Hazel Nunn Cancer Research UK

The Danish study, which built on previous research that has already been published by carrying out a longer follow-up, found there was no significant difference in rates of brain or central nervous system cancers among those who had mobiles and those that did not.

Of the 358,403 mobile phone owners looked at, 356 gliomas (a type of brain cancer) and 846 cancers of the central nervous system were seen - both in line with incidence rates among those who did not own a mobile.

Even among those who had had mobiles the longest - 13 years or more - the risk was no higher, the researchers concluded.

But they still said mobile phone use warranted continued follow up to ensure cancers were not developing over the longer term, and to see what the effect was in children.

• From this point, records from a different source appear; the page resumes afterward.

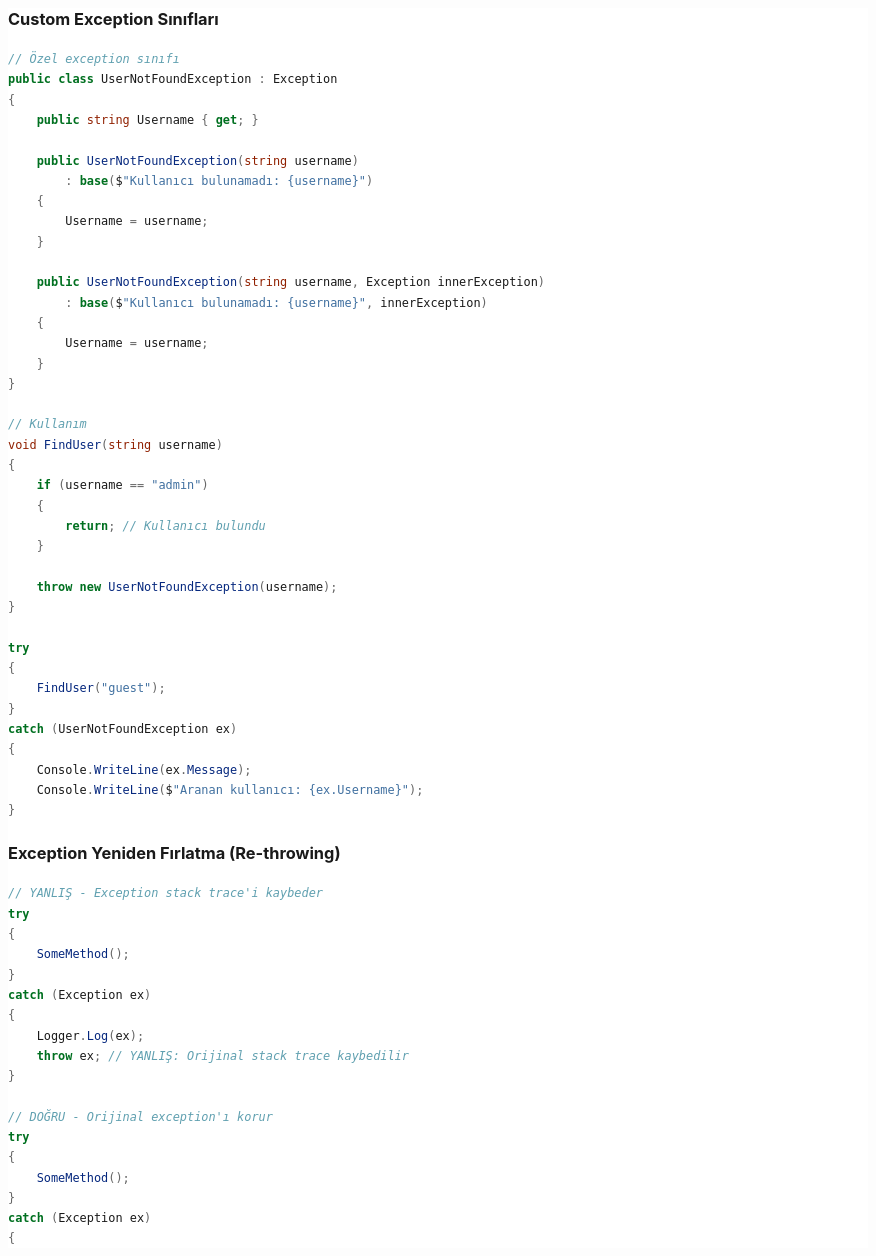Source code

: ### Custom Exception Sınıfları

```csharp
// Özel exception sınıfı
public class UserNotFoundException : Exception
{
    public string Username { get; }
    
    public UserNotFoundException(string username)
        : base($"Kullanıcı bulunamadı: {username}")
    {
        Username = username;
    }
    
    public UserNotFoundException(string username, Exception innerException)
        : base($"Kullanıcı bulunamadı: {username}", innerException)
    {
        Username = username;
    }
}

// Kullanım
void FindUser(string username)
{
    if (username == "admin")
    {
        return; // Kullanıcı bulundu
    }
    
    throw new UserNotFoundException(username);
}

try
{
    FindUser("guest");
}
catch (UserNotFoundException ex)
{
    Console.WriteLine(ex.Message);
    Console.WriteLine($"Aranan kullanıcı: {ex.Username}");
}
```

### Exception Yeniden Fırlatma (Re-throwing)

```csharp
// YANLIŞ - Exception stack trace'i kaybeder
try
{
    SomeMethod();
}
catch (Exception ex)
{
    Logger.Log(ex);
    throw ex; // YANLIŞ: Orijinal stack trace kaybedilir
}

// DOĞRU - Orijinal exception'ı korur
try
{
    SomeMethod();
}
catch (Exception ex)
{
```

Hazel Nunn, head of evidence and health information at Cancer Research UK, said: "These results are the strongest evidence yet that using a mobile phone does not seem to increase the risk of cancers of the brain or central nervous system in adults."

Prof Anders Ahlbom, from Sweden's Karolinska Institute, praised the way the study was conducted, adding the findings were "reassuring".

Prof David Spiegelhalter, an expert specialising in the understanding of risk who is based at the University of Cambridge, said: "The mobile phone records only go up to 1995 and so the comparison is mainly between early and late adopters, but the lack of any effect on brain tumours is still very important evidence."

And Prof Malcolm Sperrin, director of medical physics at Royal Berkshire Hospital, said: "The findings clearly reveal that there is no additional overall risk of developing a cancer in the brain although there does seem to be some minor, and not statistically significant, variations in the type of cancer."

But the researchers themselves do accept there were some limitations to the study, including the exclusion of "corporate subscriptions", thereby excluding people who used their phones for business purposes, who could be among the heaviest users.